* [Exercises to complete]:
(1) In the notebook description, rewrite the stretch from "This notebook is" through "ITR Data template.", swapping "analyst" for "engineer".
(2) According to the ITR notebook, what is the manual setting in Cell 9 based on?
(3) Write what comes next in the ITR notebook code, picking up after its last line.

* [Text under study]:

......

This notebook is intended to help an analyst do some math checks on targets vs trajectories vs benchmarks for a company in a region and a sector.

It uses the OECM benchmark for production and intensity values. Subject data is formatted according to the rules of the ITR Data template.

**Cell 4 is where benchmark is manually selected**

**Cell 5 is where sample data file is loaded**

**Cell 9 must be set manually** (based on sector/region of subject company set in **cell 8**)

In [1]:
import os
import sys
import json
import argparse
import pandas as pd
import plotly.express as px
import plotly.graph_objects as go 

In [2]:
import ITR
from ITR.data.base_providers import BaseProviderProductionBenchmark, BaseProviderIntensityBenchmark
from ITR.interfaces import ETimeFrames, EScope, IProductionBenchmarkScopes, IEIBenchmarkScopes, DF_ICompanyEIProjections
from ITR.data.template import TemplateProviderCompany
from ITR.data.data_warehouse import DataWarehouse
from ITR.data.osc_units import PA_

In [3]:
import logging
root_logger = logging.getLogger()
root_logger.setLevel("INFO")

In [4]:
self_root = os.path.abspath('')
benchmark_prod_json = os.path.join(self_root, "data", "json-units", "benchmark_production_OECM.json")
benchmark_EI_OECM = os.path.join(self_root, "data", "json-units", "benchmark_EI_OECM_S3.json")
benchmark_EI_TPI = os.path.join(self_root, "data", "json-units", "benchmark_EI_TPI_1_5_degrees.json")

# load production benchmarks
with open(benchmark_prod_json) as json_file:
    parsed_json = json.load(json_file)
prod_bms = IProductionBenchmarkScopes.parse_obj(parsed_json)
production_bm = BaseProviderProductionBenchmark(production_benchmarks=prod_bms)

# load intensity benchmarks

# OECM
with open(benchmark_EI_OECM) as json_file:
    parsed_json = json.load(json_file)
ei_bms = IEIBenchmarkScopes.parse_obj(parsed_json)
OECM_EI_bm = BaseProviderIntensityBenchmark(EI_benchmarks=ei_bms)

# TPI
with open(benchmark_EI_TPI) as json_file:
    parsed_json = json.load(json_file)
ei_bms = IEIBenchmarkScopes.parse_obj(parsed_json)

......

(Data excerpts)
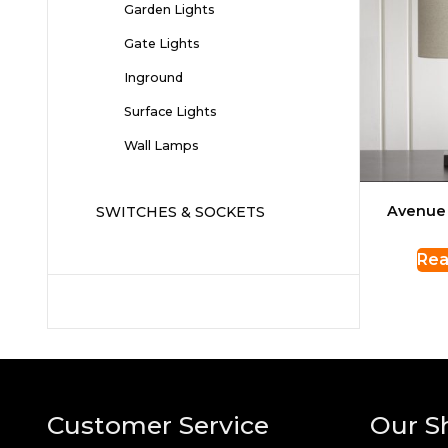
Garden Lights
Gate Lights
Inground
Surface Lights
Wall Lamps
Avenue
SWITCHES & SOCKETS
Rea
Customer Service
Our S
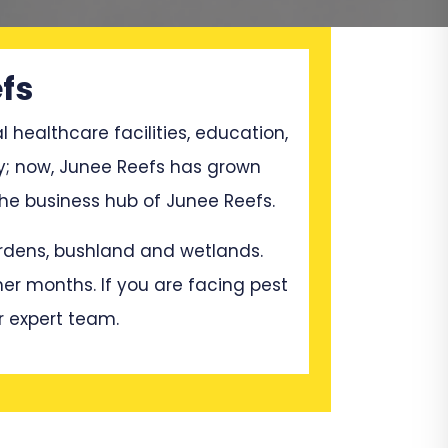
fs
l healthcare facilities, education,
ry; now, Junee Reefs has grown
he business hub of Junee Reefs.
gardens, bushland and wetlands.
mer months. If you are facing pest
r expert team.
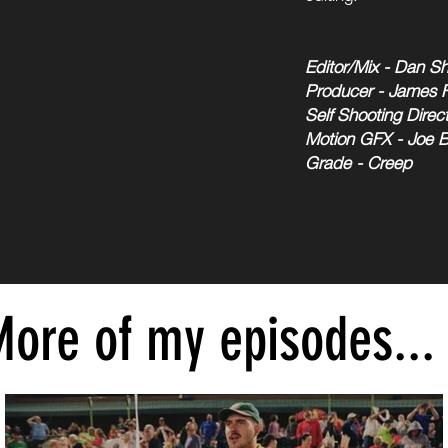
Editor/Mix - Dan Sh
Producer - James 
Self Shooting Direct
Motion GFX - Joe 
Grade - Creep
ore of my episodes...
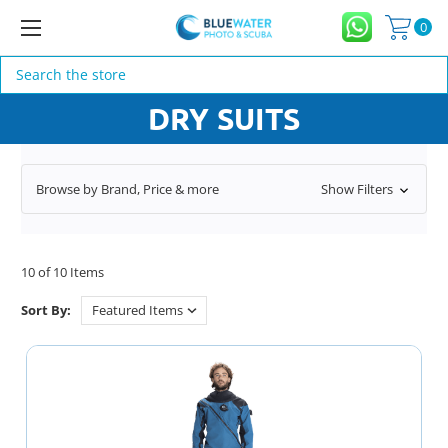
0
Search
DRY SUITS
Browse by Brand, Price & more
Show Filters
10 of 10 Items
Sort By:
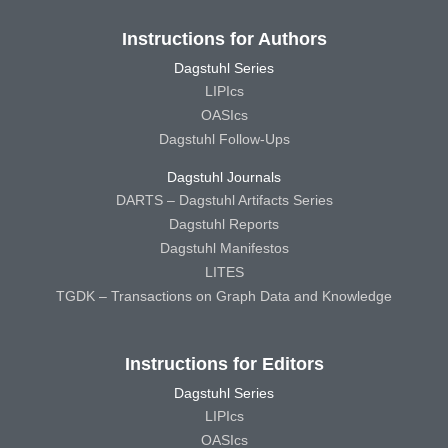
Instructions for Authors
Dagstuhl Series
LIPIcs
OASIcs
Dagstuhl Follow-Ups
Dagstuhl Journals
DARTS – Dagstuhl Artifacts Series
Dagstuhl Reports
Dagstuhl Manifestos
LITES
TGDK – Transactions on Graph Data and Knowledge
Instructions for Editors
Dagstuhl Series
LIPIcs
OASIcs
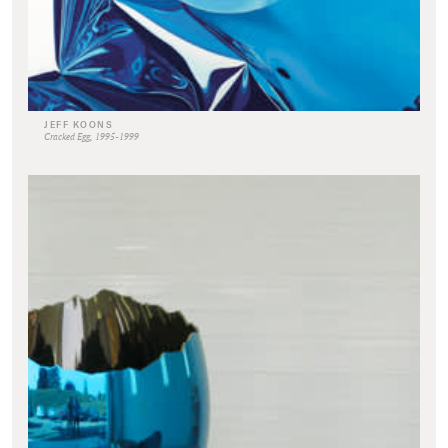
JEFF KOONS
Cracked Egg, 1995-1999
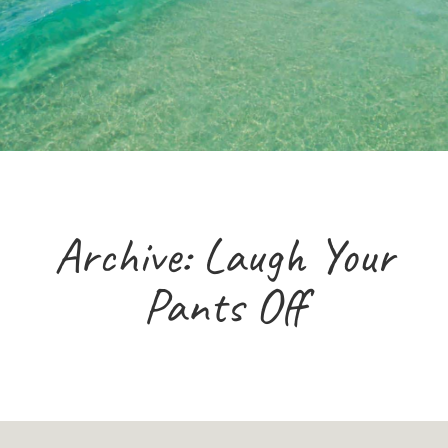
Archive: Laugh Your
Pants Off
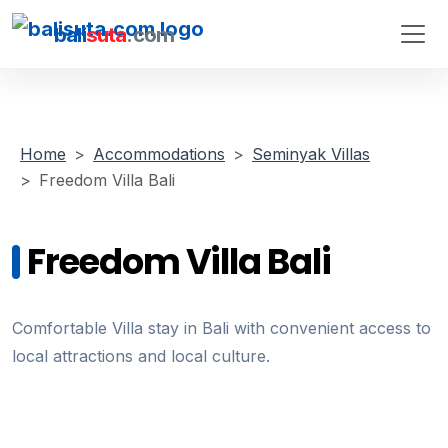
bali
suta
.com
Home
Accommodations
Seminyak Villas
Freedom Villa Bali
Freedom Villa Bali
Comfortable Villa stay in Bali with convenient access to
local attractions and local culture.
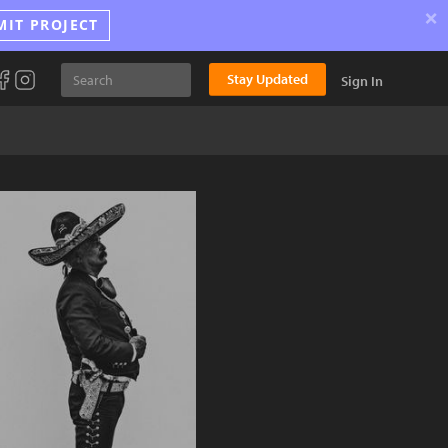
×
MIT PROJECT
Stay Updated
Sign In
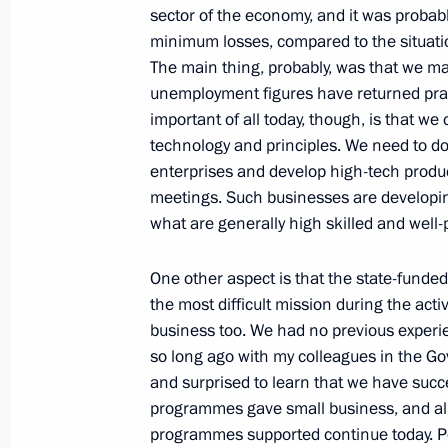
Russian-Italian talks
sector of the economy, and it was probably
February 16, 2011, 19:00
Rome
minimum losses, compared to the situatio
The main thing, probably, was that we ma
unemployment figures have returned pract
important of all today, though, is that we
February 14, 2011, Monday
technology and principles. We need to d
enterprises and develop high-tech produc
Meeting on employment issues
meetings. Such businesses are developing
February 14, 2011, 15:00
Gorki, Moscow Regi
what are generally high skilled and well-
One other aspect is that the state-funded 
February 11, 2011, Friday
the most difficult mission during the acti
business too. We had no previous experien
Meeting of the State Council Presid
so long ago with my colleagues in the G
interethnic harmony in Russian socie
and surprised to learn that we have succe
February 11, 2011, 18:30
Ufa
programmes gave small business, and almo
programmes supported continue today. Pe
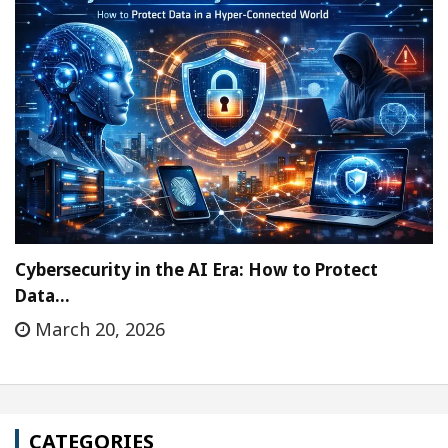
Cybersecurity in the AI Era: How to Protect
Data…
March 20, 2026
CATEGORIES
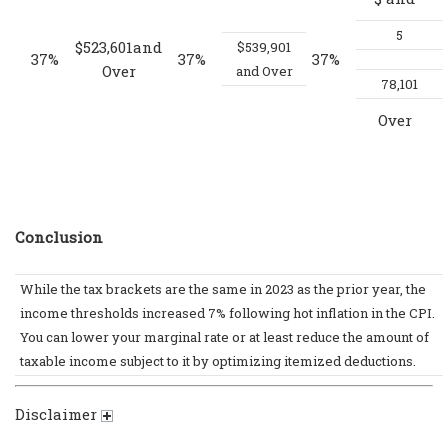
5
$523,601and
$539,901
37%
37%
37%
Over
and Over
78,101
Over
Conclusion
While the tax brackets are the same in 2023 as the prior year, the
income thresholds increased 7% following hot inflation in the CPI.
You can lower your marginal rate or at least reduce the amount of
taxable income subject to it by optimizing itemized deductions.
Disclaimer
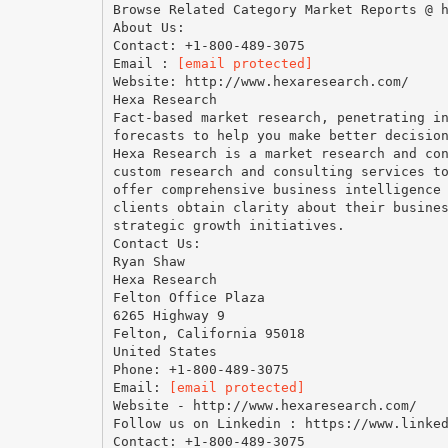
Browse Related Category Market Reports @ 
About Us:
Contact: +1-800-489-3075
Email :
[email protected]
Website: http://www.hexaresearch.com/
Hexa Research
Fact-based market research, penetrating i
forecasts to help you make better decisio
Hexa Research is a market research and co
custom research and consulting services t
offer comprehensive business intelligence
clients obtain clarity about their busine
strategic growth initiatives.
Contact Us:
Ryan Shaw
Hexa Research
Felton Office Plaza
6265 Highway 9
Felton, California 95018
United States
Phone: +1-800-489-3075
Email:
[email protected]
Website - http://www.hexaresearch.com/
Follow us on Linkedin : https://www.linke
Contact: +1-800-489-3075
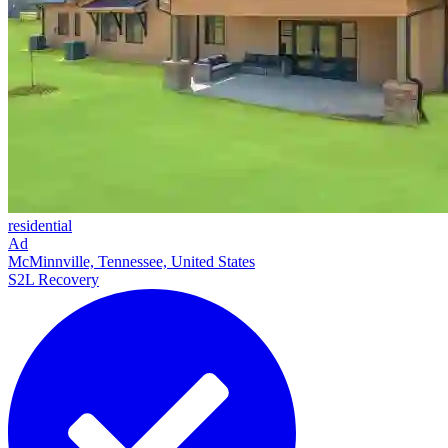
residential
Ad
McMinnville, Tennessee, United States
S2L Recovery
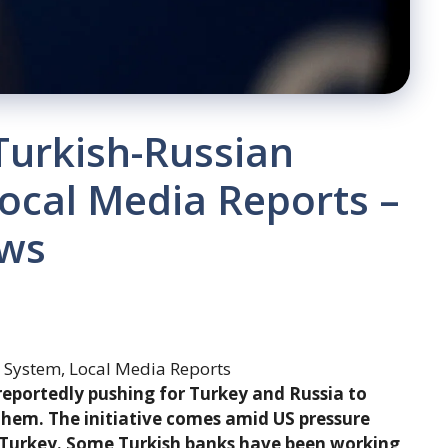
Turkish-Russian
ocal Media Reports –
ews
reportedly pushing for Turkey and Russia to
hem. The initiative comes amid US pressure
n Turkey. Some Turkish banks have been working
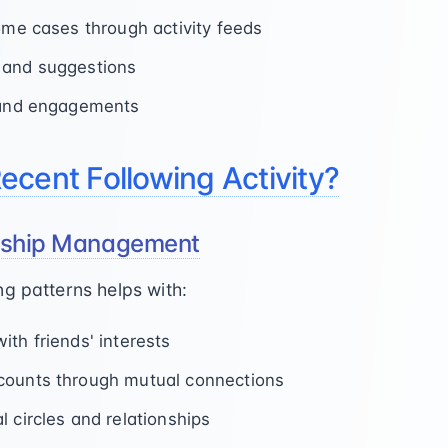
some cases through activity feeds
 and suggestions
s and engagements
cent Following Activity?
onship Management
g patterns helps with:
th friends' interests
counts through mutual connections
 circles and relationships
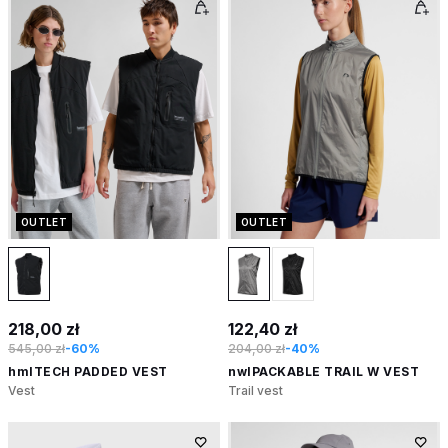
OUTLET
OUTLET
218,00 zł
122,40 zł
545,00 zł
-60%
204,00 zł
-40%
hmlTECH PADDED VEST
nwlPACKABLE TRAIL W VEST
Vest
Trail vest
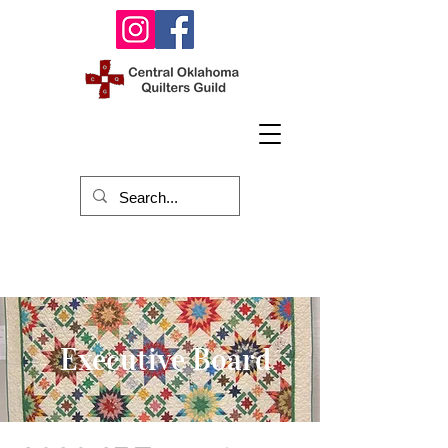
Executive Board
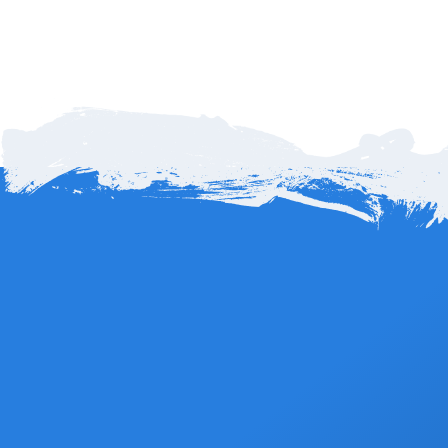
a convenient
online reservation update form
to request your
refund subject to terms and conditions – 72 hours before event
date for 100% refund less any applicable fees.
How far is Cabo Airport to Hotel San Cristóbal
in Todos Santos?
Hotel San Cristóbal is about 65 miles, or roughly 105
kilometers, from Los Cabos International Airport (SJD). The
Book Now
drive typically takes around 1 hour and 40 minutes, depending
on traffic and route. The scenic trip follows the Pacific coastline
through desert landscapes and mountain views, making it one
of the most beautiful drives in Baja California Sur.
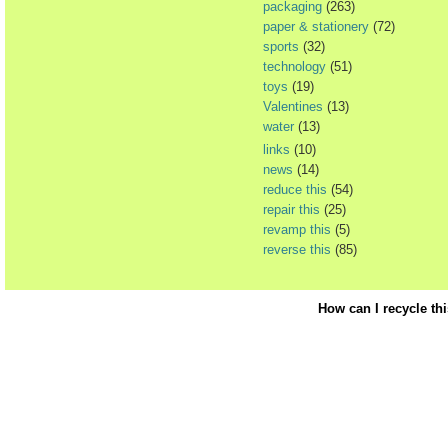
packaging
(263)
paper & stationery
(72)
sports
(32)
technology
(51)
toys
(19)
Valentines
(13)
water
(13)
links
(10)
news
(14)
reduce this
(54)
repair this
(25)
revamp this
(5)
reverse this
(85)
How can I recycle th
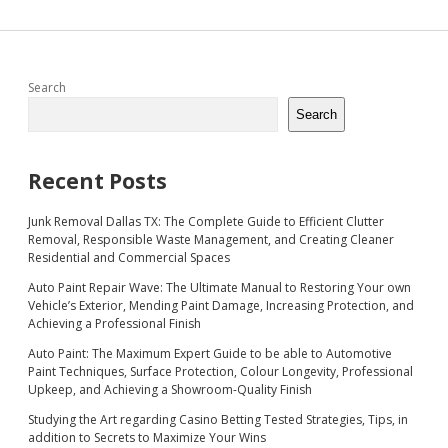
Sidebar
Search
Search
Recent Posts
Junk Removal Dallas TX: The Complete Guide to Efficient Clutter
Removal, Responsible Waste Management, and Creating Cleaner
Residential and Commercial Spaces
Auto Paint Repair Wave: The Ultimate Manual to Restoring Your own
Vehicle’s Exterior, Mending Paint Damage, Increasing Protection, and
Achieving a Professional Finish
Auto Paint: The Maximum Expert Guide to be able to Automotive
Paint Techniques, Surface Protection, Colour Longevity, Professional
Upkeep, and Achieving a Showroom-Quality Finish
Studying the Art regarding Casino Betting Tested Strategies, Tips, in
addition to Secrets to Maximize Your Wins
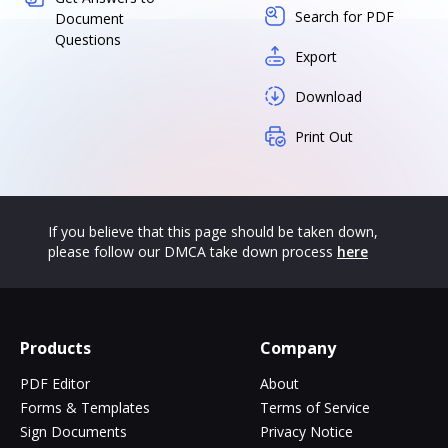
Search for PDF
Document
Questions
Export
Download
Print Out
If you believe that this page should be taken down,
please follow our DMCA take down process
here
Products
Company
PDF Editor
About
Forms & Templates
Terms of Service
Sign Documents
Privacy Notice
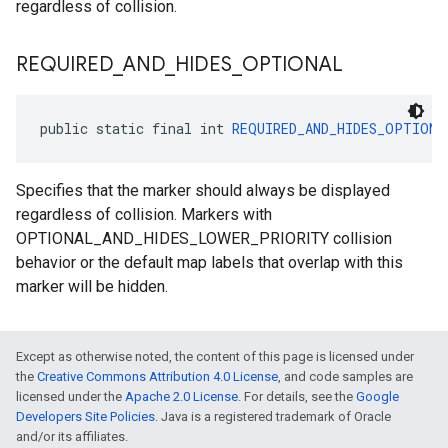
regardless of collision.
REQUIRED
_
AND
_
HIDES
_
OPTIONAL
public static final int 
REQUIRED_AND_HIDES_OPTIONA
Specifies that the marker should always be displayed
regardless of collision. Markers with
OPTIONAL_AND_HIDES_LOWER_PRIORITY collision
behavior or the default map labels that overlap with this
marker will be hidden.
Except as otherwise noted, the content of this page is licensed under
the
Creative Commons Attribution 4.0 License
, and code samples are
licensed under the
Apache 2.0 License
. For details, see the
Google
Developers Site Policies
. Java is a registered trademark of Oracle
and/or its affiliates.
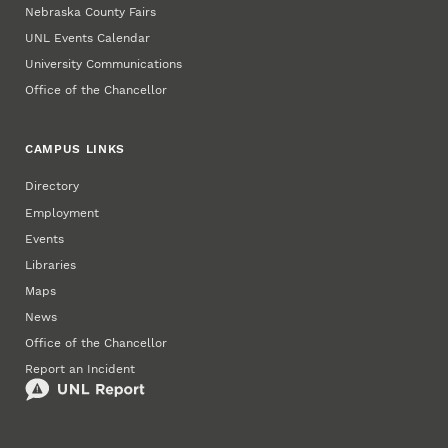
Nebraska County Fairs
UNL Events Calendar
University Communications
Office of the Chancellor
CAMPUS LINKS
Directory
Employment
Events
Libraries
Maps
News
Office of the Chancellor
Report an Incident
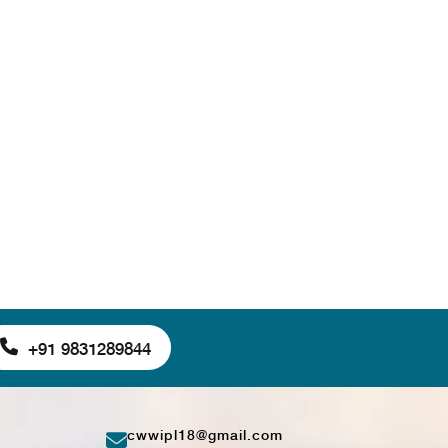
+91 9831289844
cwwipl18@gmail.com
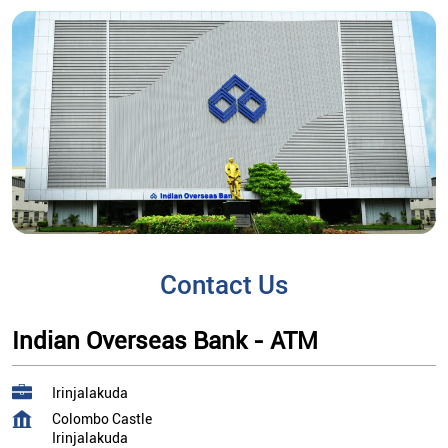
Contact Us
Indian Overseas Bank - ATM
Irinjalakuda
Colombo Castle
Irinjalakuda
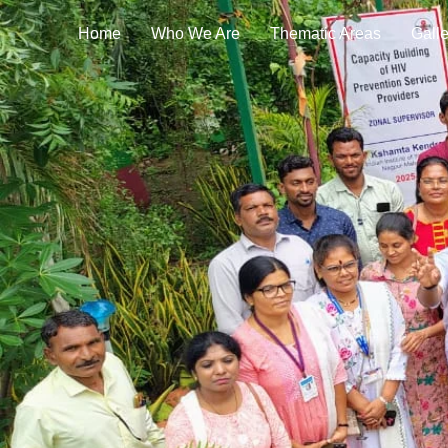
Home
Who We Are
Thematic Areas
Galle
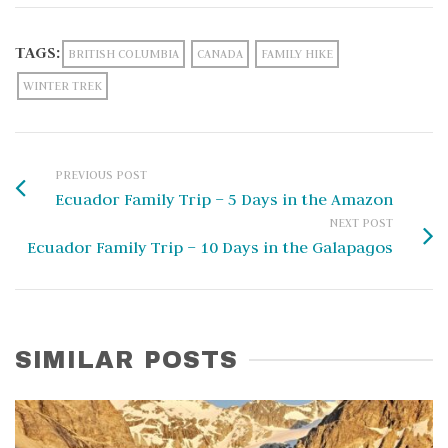
TAGS:
BRITISH COLUMBIA
CANADA
FAMILY HIKE
WINTER TREK
PREVIOUS POST
Ecuador Family Trip – 5 Days in the Amazon
NEXT POST
Ecuador Family Trip – 10 Days in the Galapagos
SIMILAR POSTS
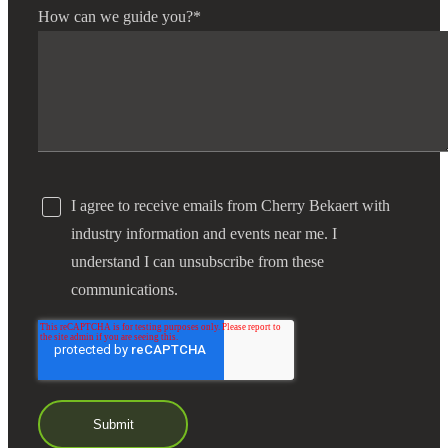
How can we guide you?
*
I agree to receive emails from Cherry Bekaert with
industry information and events near me. I
understand I can unsubscribe from these
communications.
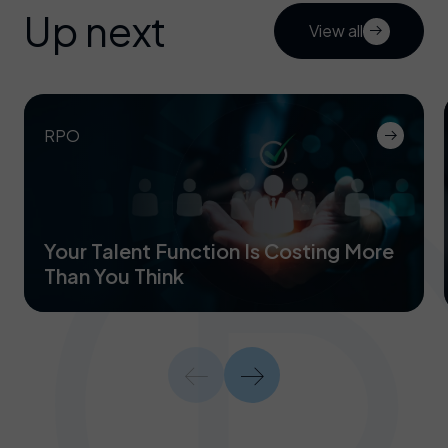
Up next
View all
RPO
Your Talent Function Is Costing More
Than You Think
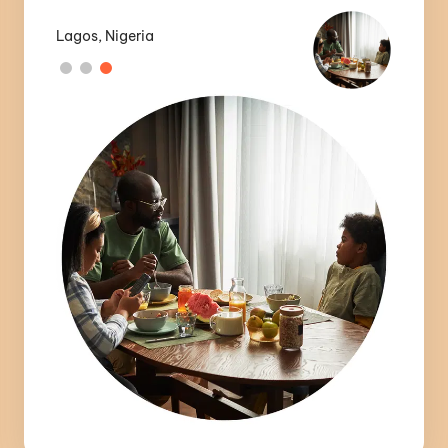
Lagos, Nigeria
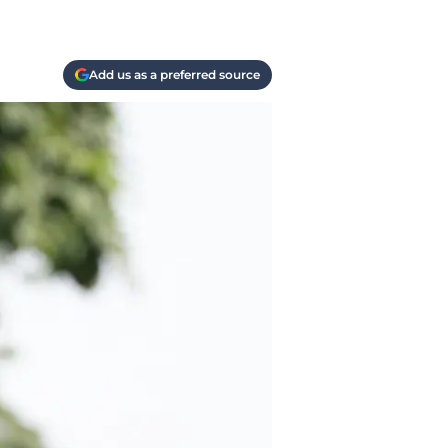
Add us as a preferred source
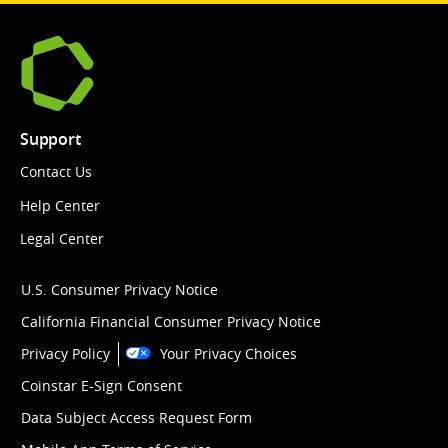
Support
Contact Us
Help Center
Legal Center
U.S. Consumer Privacy Notice
California Financial Consumer Privacy Notice
Privacy Policy
Your Privacy Choices
Coinstar E-Sign Consent
Data Subject Access Request Form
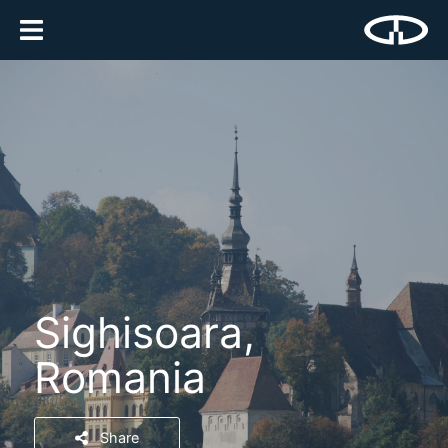
Sighisoara,
Romania
Share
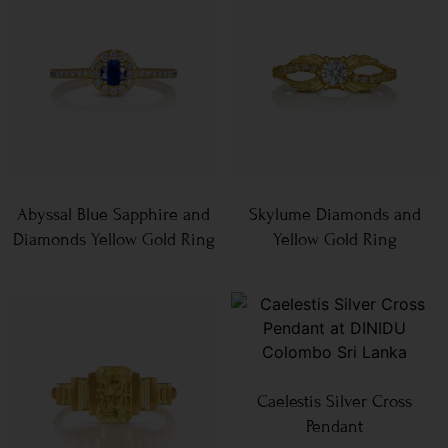
Abyssal Blue Sapphire and
Skylume Diamonds and
Diamonds Yellow Gold Ring
Yellow Gold Ring
Caelestis Silver Cross
Pendant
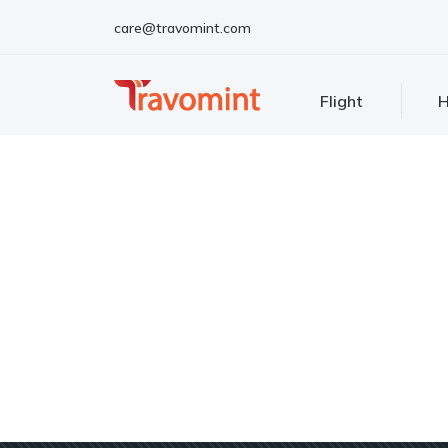
care@travomint.com
Flight
H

......

* [Answer set]:
(1)
This notebook is intended to help an engineer do some math checks on targets vs trajectories vs benchmarks for a company in a region and a sector.

It uses the OECM benchmark for production and intensity values. Subject data is formatted according to the rules of the ITR Data template.

(2) It is based on the sector and region of the subject company, which are set in Cell 8.

(3)
TPI_EI_bm = BaseProviderIntensityBenchmark(EI_benchmarks=ei_bms)

intensity_bm = OECM_EI_bm

In [5]:
template_data_path = "data/20230106 ITR V2 Sample Data.xlsx"
# template_data_path = "data/20220927 ITR Tool Sample Data.xlsx"

# Remove the # and space on the next line to point the template_data_path variable at your own data
# template_data_path = "data/your_template_here.xlsx"

template_company_data = TemplateProviderCompany(excel_path=template_data_path)

A value is trying to be set on a copy of a slice from a DataFrame

See the caveats in the documentation: https://pandas.pydata.org/pandas-docs/stable/user_guide/indexing.html#returning-a-view-versus-a-copy
  df.rename(
2023-01-30 10:16:20,045 - ITR.data.template - ERROR - The following companies have ESG data defined but no fundamental data and will be removed from further analysis:
['US21037T1097' 'MYL3794OO004']
A value is trying to be set on a copy of a slice from a DataFrame

See the caveats in the documentation: https://pandas.pydata.org/pandas-docs/stable/user_guide/indexing.html#returning-a-view-versus-a-copy
  df_esg.drop(columns='unit', inplace=True)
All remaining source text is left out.